§ Problem set
(1) In the excerpt on testing employees, take the passage between "What they should" and "UCI, NIST, NOAA.", inclusive, and write it out again with "software" swapped for "tools".
(2) Write the next part of the excerpt on testing employees, picking up from its final sentence.

## start Excerpt provided

The US Army says "train you will fight, because you will fight like you were trained". Test them on what you want them to do all day long. Really, you want them to "create value" or "make money" for the company.

Boss 101

Think "show me the money."

  • Money grows on trees called employees. You put in a "dime" (their wages) and they pay you a "quarter" (their value).
  • If you can't relate their job to how they make money for the company then neither you nor they are doing their job correctly.

Note: If your symbolic manipulation question doesn't cleanly connect to the "money" then you might be asking the wrong question.

There are 3 things every employee has to do to be an employee:

  • Be actually able to do the job
  • Work well with the team
  • Be willing/motivated to actually do the job

If you don't get these down rock solid, no other answer is going to do you any good.

If you can replace them with a good piece of software or a well-trained teenager, then you will eventually have to do it, and it will cost you.

Data 101

What they should be able to do:

  • use your internal flavors of software (network, os, office, presentation, and analysis)
  • use some industry standard flavors of software (Excel, R, JMP, MatLab, pick_three)
  • get the data themselves. They should know basic data sets for basic tasks. They should know repositories. They should know which famous data is used for which task. Fisher Iris. Pearson Crab. ... there are perhaps 20 elements that should go here. UCI, NIST, NOAA.
  • They should know rules of handling data. binary data (T/F) has very different information content than categorical (A,B,C,D) or continuous. Proper handling of the data by data-type is important.

## end Excerpt provided
## start Data excerpts

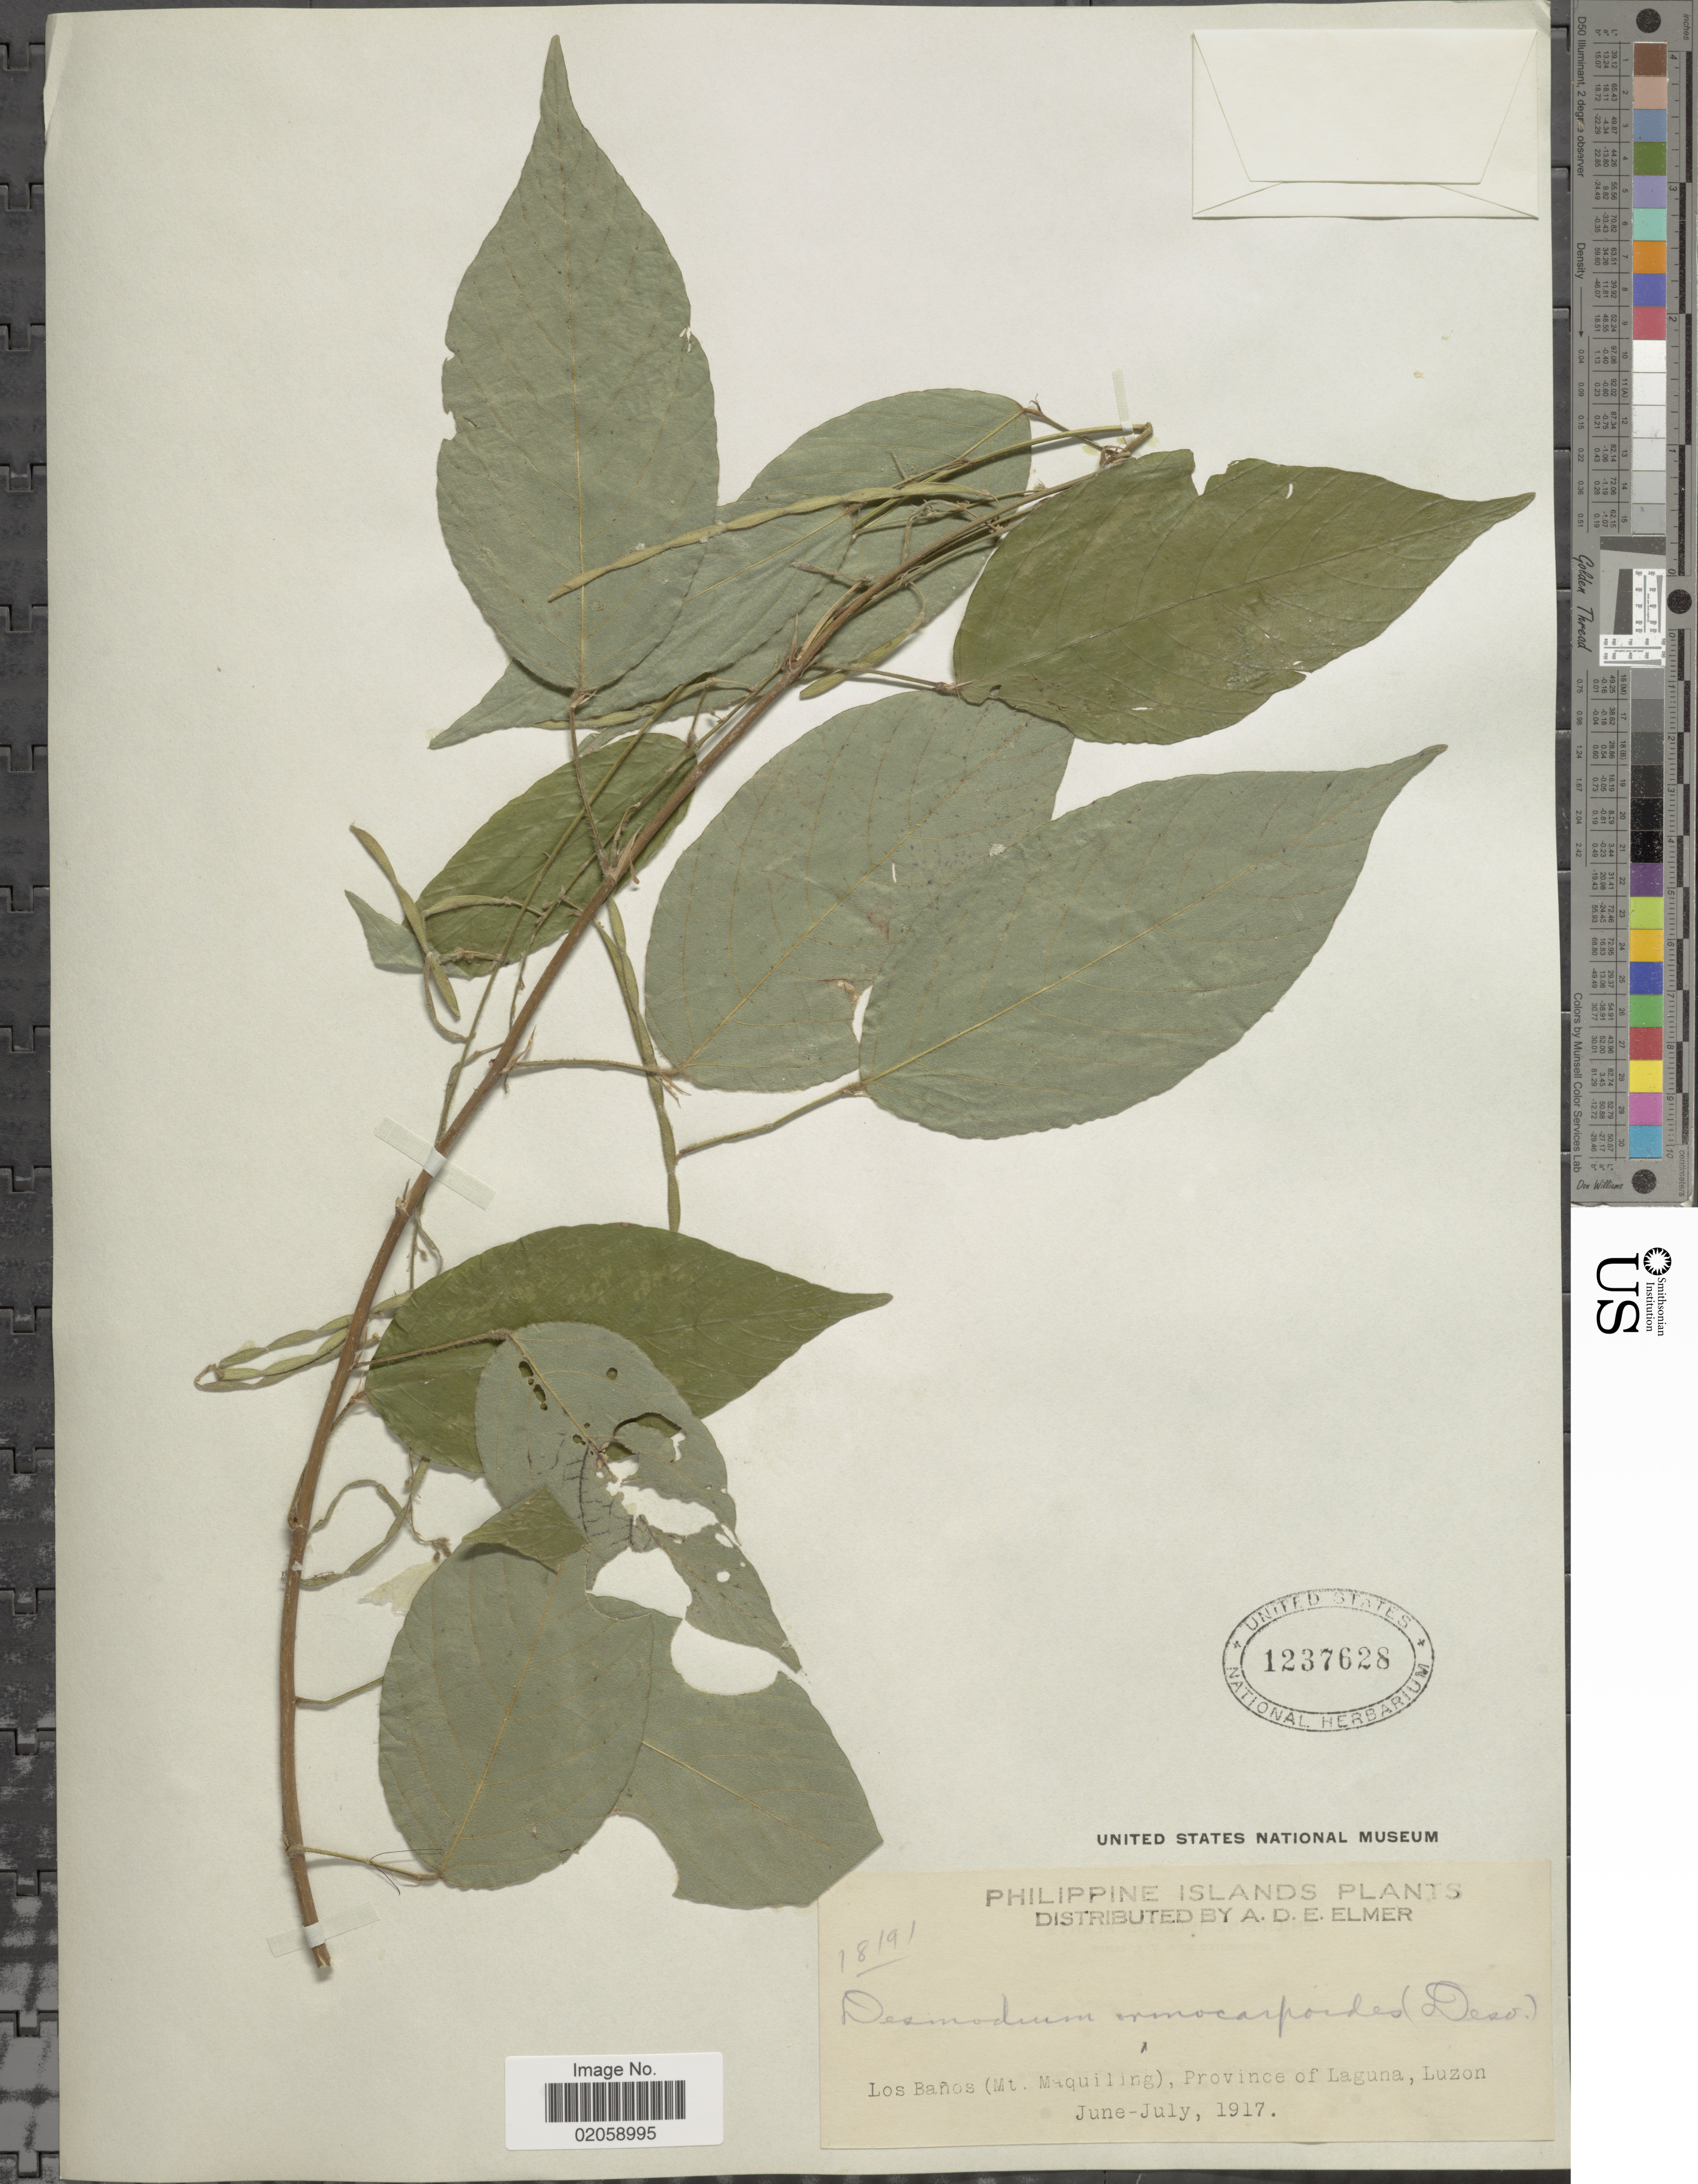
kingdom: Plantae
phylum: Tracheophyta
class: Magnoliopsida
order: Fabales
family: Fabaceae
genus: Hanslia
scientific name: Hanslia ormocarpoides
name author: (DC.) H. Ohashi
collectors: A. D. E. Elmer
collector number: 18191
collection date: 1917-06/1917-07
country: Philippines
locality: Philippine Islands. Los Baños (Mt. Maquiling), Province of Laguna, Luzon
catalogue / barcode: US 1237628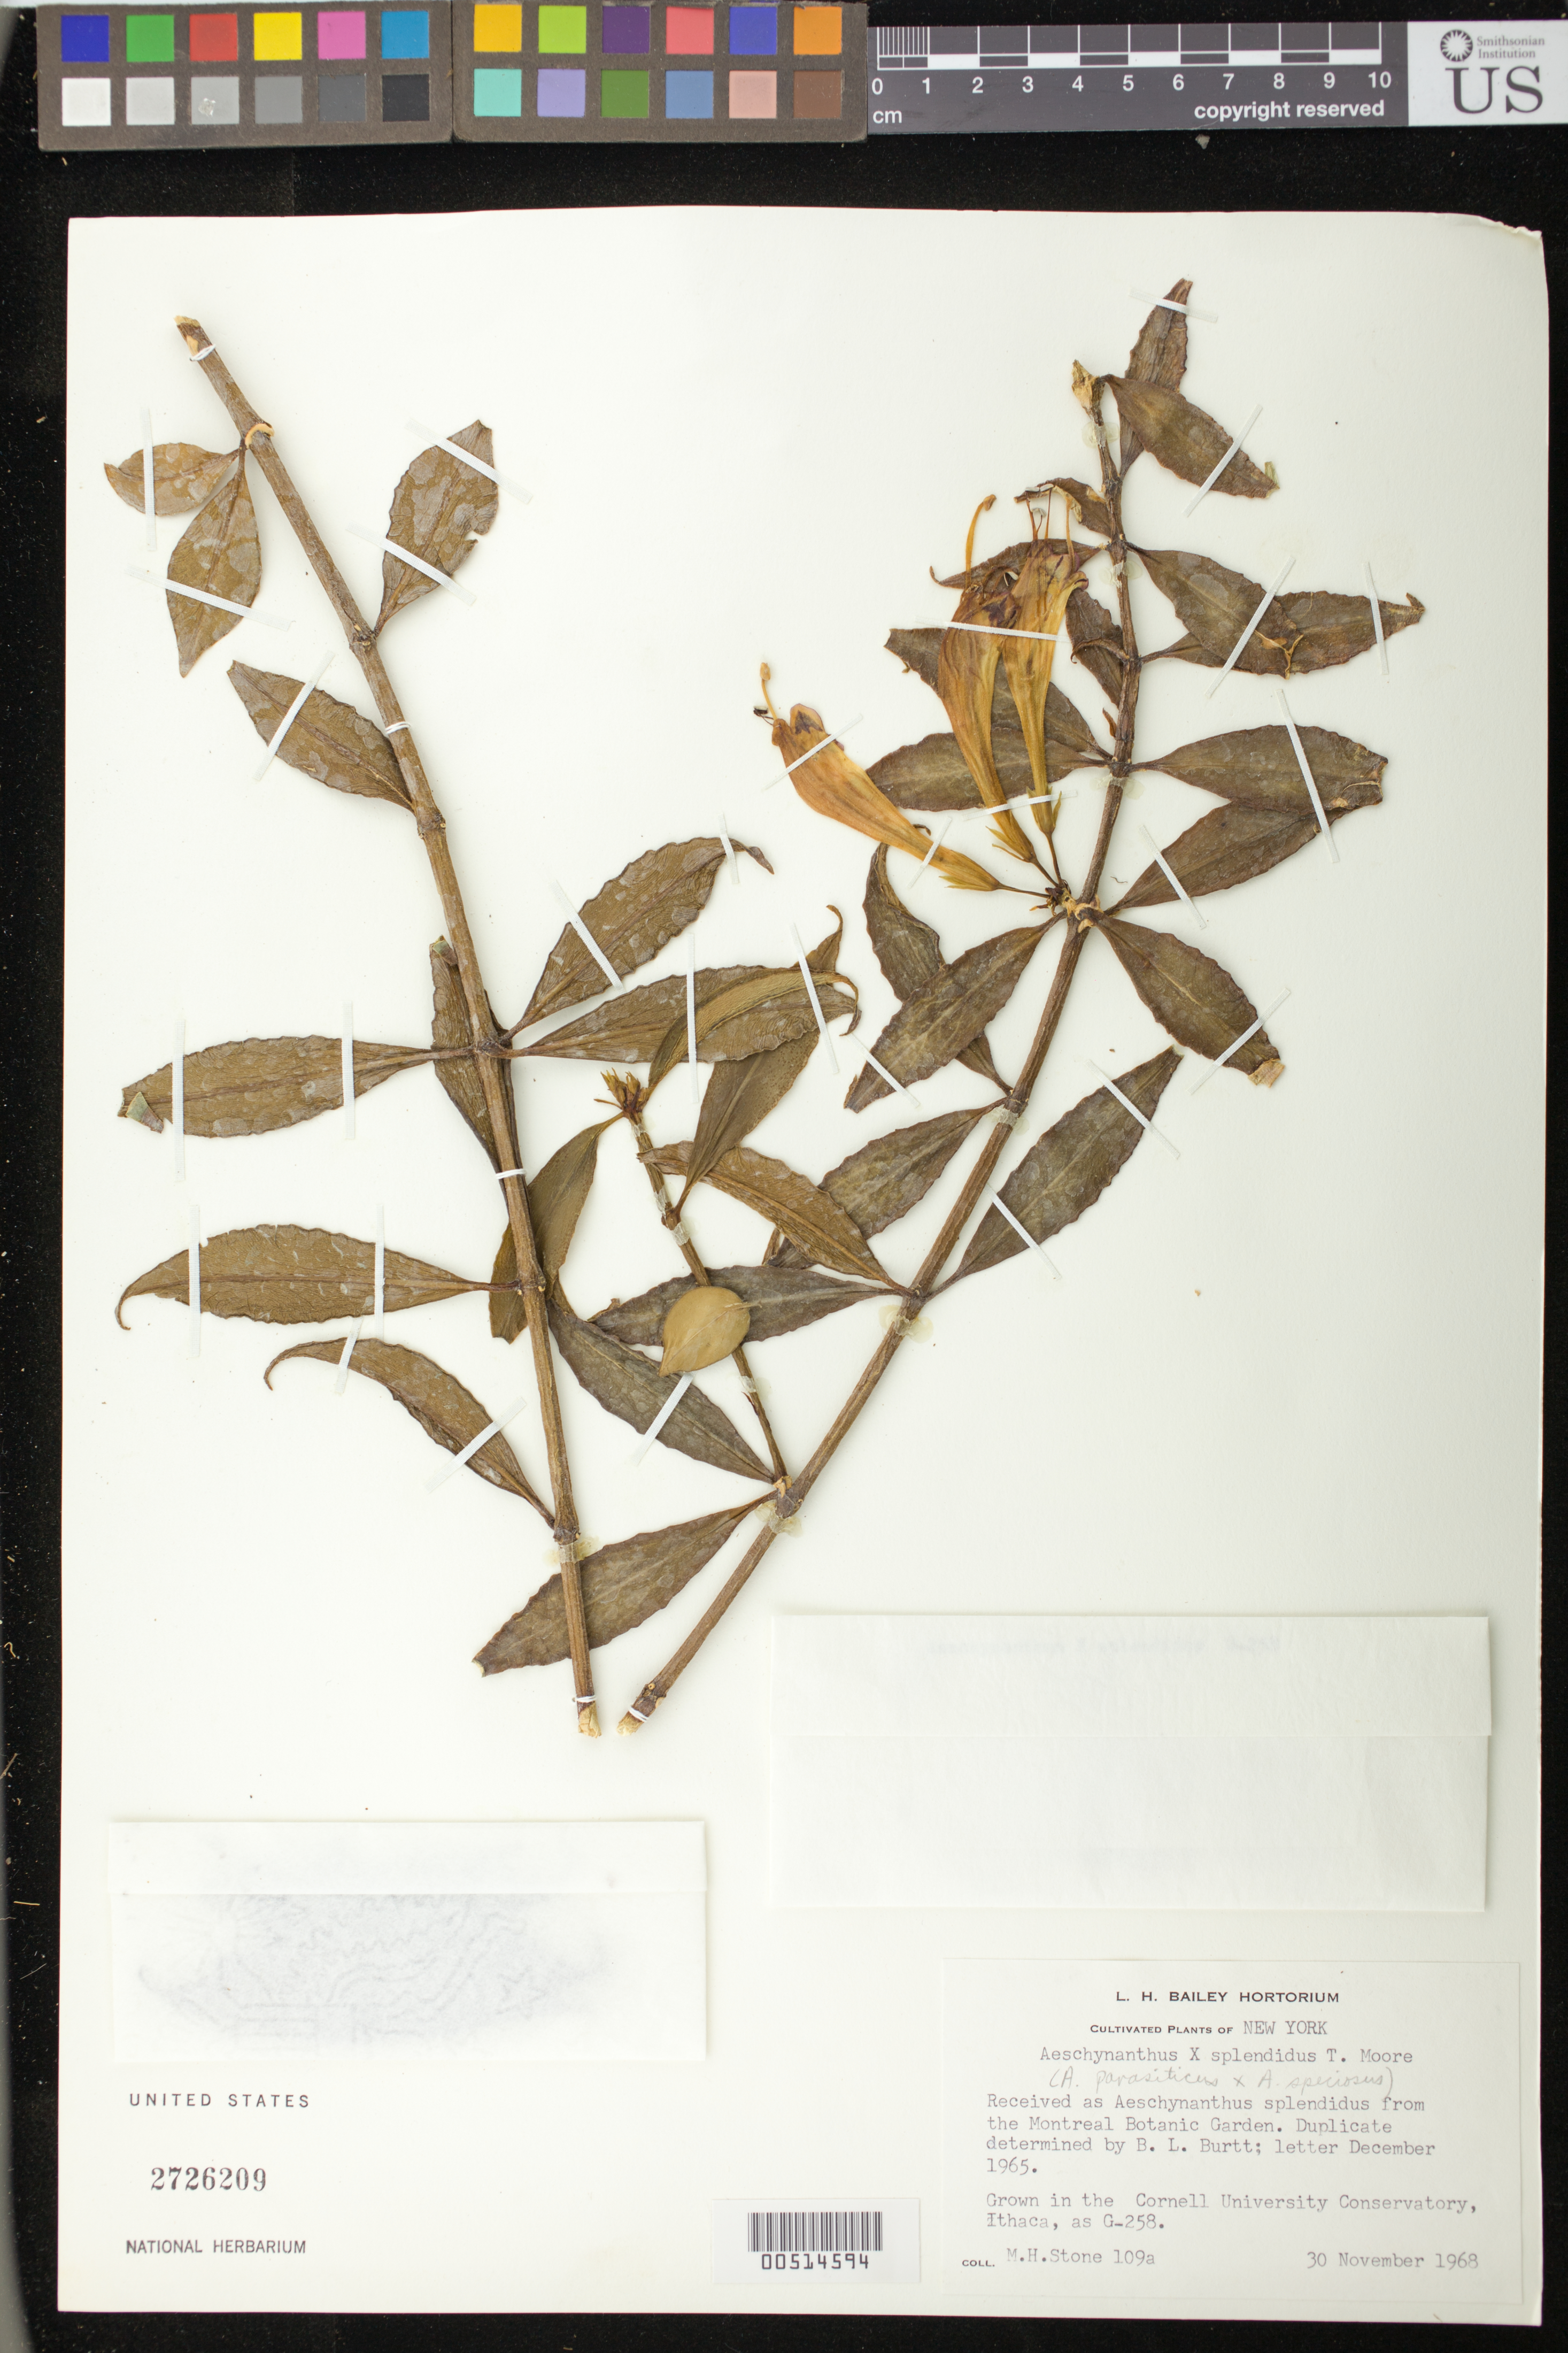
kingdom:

## end Data excerpts

§ Solved problems
(1)
What they should be able to do:

  • use your internal flavors of tools (network, os, office, presentation, and analysis)
  • use some industry standard flavors of tools (Excel, R, JMP, MatLab, pick_three)
  • get the data themselves. They should know basic data sets for basic tasks. They should know repositories. They should know which famous data is used for which task. Fisher Iris. Pearson Crab. ... there are perhaps 20 elements that should go here. UCI, NIST, NOAA.

(2)
  • A few Basic statistical tasks include: are these two the same or different (aka cluster/classify), how does this relate to that
    (regression/fitting including linear models, glm, radial basis,
    difference equations), is it true that "x" (hypothesis testing), how many samples do I need (acceptance sampling), how do I get the most
    data from few/cheap/efficient experiments (statistical Design of
    experiment) - disclaimer, I'm engineer not statistician You might ask them the question "what are the different fundamental tasks, and how do you test that the statistician can do them efficiently and correctly?
  • access/use the data themselves. This is about formats and tools.
    They should be able to read from csv, xlsx (excel), SQL, and
    pictures. (HDF5, Rdata) If you have a custom format, they should
    be able to read through it and work with the tools quickly and
    efficiently. They should know strength/weakness of the format. CSV is quick use, been around forever, fast prototype, but bloated, inefficient and slow to run.
  • process the data properly, using best practices, and not committing sins. Don't throw away data, ever. Don't fit binomial data with a continuous line. Don't defy physics.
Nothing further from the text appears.